(Supplied entries Opens)

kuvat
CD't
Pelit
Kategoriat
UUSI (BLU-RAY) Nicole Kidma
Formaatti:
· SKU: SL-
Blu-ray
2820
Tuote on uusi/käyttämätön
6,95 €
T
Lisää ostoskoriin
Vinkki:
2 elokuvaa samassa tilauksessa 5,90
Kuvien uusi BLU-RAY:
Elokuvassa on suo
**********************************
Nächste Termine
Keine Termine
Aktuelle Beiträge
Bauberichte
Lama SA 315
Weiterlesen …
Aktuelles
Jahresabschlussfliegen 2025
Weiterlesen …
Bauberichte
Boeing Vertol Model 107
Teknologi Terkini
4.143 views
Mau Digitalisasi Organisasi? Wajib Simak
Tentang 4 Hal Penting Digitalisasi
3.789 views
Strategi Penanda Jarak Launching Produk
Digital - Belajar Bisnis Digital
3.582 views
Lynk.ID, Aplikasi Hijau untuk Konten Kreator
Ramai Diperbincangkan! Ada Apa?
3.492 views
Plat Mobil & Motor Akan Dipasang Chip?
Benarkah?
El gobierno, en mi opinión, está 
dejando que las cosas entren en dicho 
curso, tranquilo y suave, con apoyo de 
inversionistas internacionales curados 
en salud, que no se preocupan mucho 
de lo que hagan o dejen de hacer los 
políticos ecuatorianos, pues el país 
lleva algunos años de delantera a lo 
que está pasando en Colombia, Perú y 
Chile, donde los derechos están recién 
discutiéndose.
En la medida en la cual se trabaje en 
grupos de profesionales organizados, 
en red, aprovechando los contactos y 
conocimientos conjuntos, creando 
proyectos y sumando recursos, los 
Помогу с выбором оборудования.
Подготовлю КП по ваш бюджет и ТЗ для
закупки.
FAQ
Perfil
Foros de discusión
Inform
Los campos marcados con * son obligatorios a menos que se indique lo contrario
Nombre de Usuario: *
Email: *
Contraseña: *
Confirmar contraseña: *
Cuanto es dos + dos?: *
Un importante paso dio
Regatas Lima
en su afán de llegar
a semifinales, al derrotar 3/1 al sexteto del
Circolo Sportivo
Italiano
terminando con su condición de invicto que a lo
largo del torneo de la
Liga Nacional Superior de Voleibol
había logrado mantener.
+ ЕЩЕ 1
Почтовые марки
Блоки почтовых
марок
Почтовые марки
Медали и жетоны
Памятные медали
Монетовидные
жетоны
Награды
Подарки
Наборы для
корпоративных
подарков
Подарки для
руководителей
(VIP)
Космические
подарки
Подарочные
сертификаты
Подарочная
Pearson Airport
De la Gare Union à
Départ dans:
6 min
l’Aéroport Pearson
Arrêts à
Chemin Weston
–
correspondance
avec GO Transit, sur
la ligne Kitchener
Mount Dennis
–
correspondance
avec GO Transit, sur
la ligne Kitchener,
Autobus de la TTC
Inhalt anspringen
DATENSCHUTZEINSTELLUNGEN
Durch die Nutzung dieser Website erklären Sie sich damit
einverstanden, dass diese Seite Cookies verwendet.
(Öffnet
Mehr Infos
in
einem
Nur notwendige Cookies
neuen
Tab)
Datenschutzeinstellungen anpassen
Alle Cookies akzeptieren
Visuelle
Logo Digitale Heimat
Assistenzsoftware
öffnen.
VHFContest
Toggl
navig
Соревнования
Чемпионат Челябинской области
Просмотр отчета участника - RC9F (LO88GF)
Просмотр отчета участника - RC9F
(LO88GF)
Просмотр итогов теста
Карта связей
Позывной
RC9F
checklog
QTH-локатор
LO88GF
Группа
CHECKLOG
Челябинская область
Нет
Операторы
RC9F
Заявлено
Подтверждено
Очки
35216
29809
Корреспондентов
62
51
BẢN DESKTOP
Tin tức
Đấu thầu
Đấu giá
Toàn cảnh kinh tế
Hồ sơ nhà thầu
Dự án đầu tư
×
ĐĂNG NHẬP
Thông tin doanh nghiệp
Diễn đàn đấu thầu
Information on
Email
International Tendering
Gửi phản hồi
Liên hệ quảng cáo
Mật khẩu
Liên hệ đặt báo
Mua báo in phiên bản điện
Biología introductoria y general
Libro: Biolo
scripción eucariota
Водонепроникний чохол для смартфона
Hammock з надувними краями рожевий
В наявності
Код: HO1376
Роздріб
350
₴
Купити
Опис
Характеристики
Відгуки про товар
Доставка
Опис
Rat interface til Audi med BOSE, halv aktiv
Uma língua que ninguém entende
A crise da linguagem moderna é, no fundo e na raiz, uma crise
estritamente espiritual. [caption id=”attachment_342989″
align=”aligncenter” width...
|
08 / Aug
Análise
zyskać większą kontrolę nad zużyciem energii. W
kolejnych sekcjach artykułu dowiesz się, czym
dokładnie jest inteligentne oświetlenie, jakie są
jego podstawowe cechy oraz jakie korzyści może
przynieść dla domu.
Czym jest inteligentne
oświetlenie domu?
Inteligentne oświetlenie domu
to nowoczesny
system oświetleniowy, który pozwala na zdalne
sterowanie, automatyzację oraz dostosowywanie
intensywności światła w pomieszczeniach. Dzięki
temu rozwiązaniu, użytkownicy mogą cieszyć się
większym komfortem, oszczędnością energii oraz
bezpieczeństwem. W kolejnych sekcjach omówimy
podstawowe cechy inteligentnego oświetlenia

(Supplied entries Closes)

Each record above is to be reproduced verbatim.

kuvat
CD't
Pelit
Kategoriat
UUSI (BLU-RAY) Nicole Kidma
Formaatti:
· SKU: SL-
Blu-ray
2820
Tuote on uusi/käyttämätön
6,95 €
T
Lisää ostoskoriin
Vinkki:
2 elokuvaa samassa tilauksessa 5,90
Kuvien uusi BLU-RAY:
Elokuvassa on suo
**********************************
Nächste Termine
Keine Termine
Aktuelle Beiträge
Bauberichte
Lama SA 315
Weiterlesen …
Aktuelles
Jahresabschlussfliegen 2025
Weiterlesen …
Bauberichte
Boeing Vertol Model 107
Teknologi Terkini
4.143 views
Mau Digitalisasi Organisasi? Wajib Simak
Tentang 4 Hal Penting Digitalisasi
3.789 views
Strategi Penanda Jarak Launching Produk
Digital - Belajar Bisnis Digital
3.582 views
Lynk.ID, Aplikasi Hijau untuk Konten Kreator
Ramai Diperbincangkan! Ada Apa?
3.492 views
Plat Mobil & Motor Akan Dipasang Chip?
Benarkah?
El gobierno, en mi opinión, está 
dejando que las cosas entren en dicho 
curso, tranquilo y suave, con apoyo de 
inversionistas internacionales curados 
en salud, que no se preocupan mucho 
de lo que hagan o dejen de hacer los 
políticos ecuatorianos, pues el país 
lleva algunos años de delantera a lo 
que está pasando en Colombia, Perú y 
Chile, donde los derechos están recién 
discutiéndose.
En la medida en la cual se trabaje en 
grupos de profesionales organizados, 
en red, aprovechando los contactos y 
conocimientos conjuntos, creando 
proyectos y sumando recursos, los 
Помогу с выбором оборудования.
Подготовлю КП по ваш бюджет и ТЗ для
закупки.
FAQ
Perfil
Foros de discusión
Inform
Los campos marcados con * son obligatorios a menos que se indique lo contrario
Nombre de Usuario: *
Email: *
Contraseña: *
Confirmar contraseña: *
Cuanto es dos + dos?: *
Un importante paso dio
Regatas Lima
en su afán de llegar
a semifinales, al derrotar 3/1 al sexteto del
Circolo Sportivo
Italiano
terminando con su condición de invicto que a lo
largo del torneo de la
Liga Nacional Superior de Voleibol
había logrado mantener.
+ ЕЩЕ 1
Почтовые марки
Блоки почтовых
марок
Почтовые марки
Медали и жетоны
Памятные медали
Монетовидные
жетоны
Награды
Подарки
Наборы для
корпоративных
подарков
Подарки для
руководителей
(VIP)
Космические
подарки
Подарочные
сертификаты
Подарочная
Pearson Airport
De la Gare Union à
Départ dans:
6 min
l’Aéroport Pearson
Arrêts à
Chemin Weston
–
correspondance
avec GO Transit, sur
la ligne Kitchener
Mount Dennis
–
correspondance
avec GO Transit, sur
la ligne Kitchener,
Autobus de la TTC
Inhalt anspringen
DATENSCHUTZEINSTELLUNGEN
Durch die Nutzung dieser Website erklären Sie sich damit
einverstanden, dass diese Seite Cookies verwendet.
(Öffnet
Mehr Infos
in
einem
Nur notwendige Cookies
neuen
Tab)
Datenschutzeinstellungen anpassen
Alle Cookies akzeptieren
Visuelle
Logo Digitale Heimat
Assistenzsoftware
öffnen.
VHFContest
Toggl
navig
Соревнования
Чемпионат Челябинской области
Просмотр отчета участника - RC9F (LO88GF)
Просмотр отчета участника - RC9F
(LO88GF)
Просмотр итогов теста
Карта связей
Позывной
RC9F
checklog
QTH-локатор
LO88GF
Группа
CHECKLOG
Челябинская область
Нет
Операторы
RC9F
Заявлено
Подтверждено
Очки
35216
29809
Корреспондентов
62
51
BẢN DESKTOP
Tin tức
Đấu thầu
Đấu giá
Toàn cảnh kinh tế
Hồ sơ nhà thầu
Dự án đầu tư
×
ĐĂNG NHẬP
Thông tin doanh nghiệp
Diễn đàn đấu thầu
Information on
Email
International Tendering
Gửi phản hồi
Liên hệ quảng cáo
Mật khẩu
Liên hệ đặt báo
Mua báo in phiên bản điện
Biología introductoria y general
Libro: Biolo
scripción eucariota
Водонепроникний чохол для смартфона
Hammock з надувними краями рожевий
В наявності
Код: HO1376
Роздріб
350
₴
Купити
Опис
Характеристики
Відгуки про товар
Доставка
Опис
Rat interface til Audi med BOSE, halv aktiv
Uma língua que ninguém entende
A crise da linguagem moderna é, no fundo e na raiz, uma crise
estritamente espiritual. [caption id=”attachment_342989″
align=”aligncenter” width...
|
08 / Aug
Análise
zyskać większą kontrolę nad zużyciem energii. W
kolejnych sekcjach artykułu dowiesz się, czym
dokładnie jest inteligentne oświetlenie, jakie są
jego podstawowe cechy oraz jakie korzyści może
przynieść dla domu.
Czym jest inteligentne
oświetlenie domu?
Inteligentne oświetlenie domu
to nowoczesny
system oświetleniowy, który pozwala na zdalne
sterowanie, automatyzację oraz dostosowywanie
intensywności światła w pomieszczeniach. Dzięki
temu rozwiązaniu, użytkownicy mogą cieszyć się
większym komfortem, oszczędnością energii oraz
bezpieczeństwem. W kolejnych sekcjach omówimy
podstawowe cechy inteligentnego oświetlenia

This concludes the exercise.